Factor Investing: Here to Stay? | ETF Trends

By Nick Porter, Astor Investment Management

Factors have entered the mainstream of investing. Factor investing was once limited to academic finance and institutional investors, but strong returns have driven a proliferation of factor (also known as smart beta) products (1025 ETFs with over $823 Bn AUM), allowing individual investors to access factor investing as never before.  Of late, however, factor performance has been uneven, leading some to postulate that factors are played out. We briefly review the rationale behind factor investing and recent performance in this post.

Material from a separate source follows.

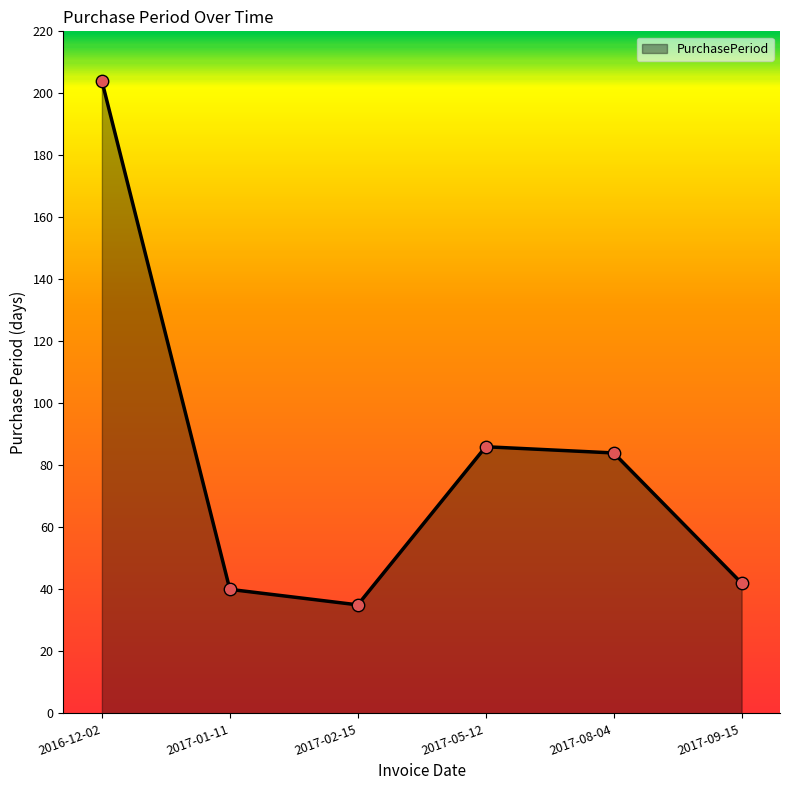

What is the change in value from 2017-05-12 to 2017-08-04?

-2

Risk Premium or Inefficient Markets?

Put simply, fundamental factors seek to achieve above-market returns by exposure to a group of securities with similar characteristics.  For example, the value factor looks for companies that are cheap relative to earnings.  Factors are appealing because they have been largely validated by academic finance, have sound economic rationale and are easy to invest into via rules-based indexing.

Factor Indices and ETFs

Source: Astor

Of course, strong historical returns have helped as well. There is a wide disparity of definitions of factors and their constituents, but viewed broadly, factors have routinely outperformed the market since 1989, as a substantial body of academic research indicates.

This relationship has held up admirably throughout the economic cycle and broadly in line with what you would expect for each factor’s composition – for example, momentum’s outperformance in expansions and underperformance in recessions.  The cyclical nature of factors leads many investors to seek diversification with exposure to many sources of risk premia.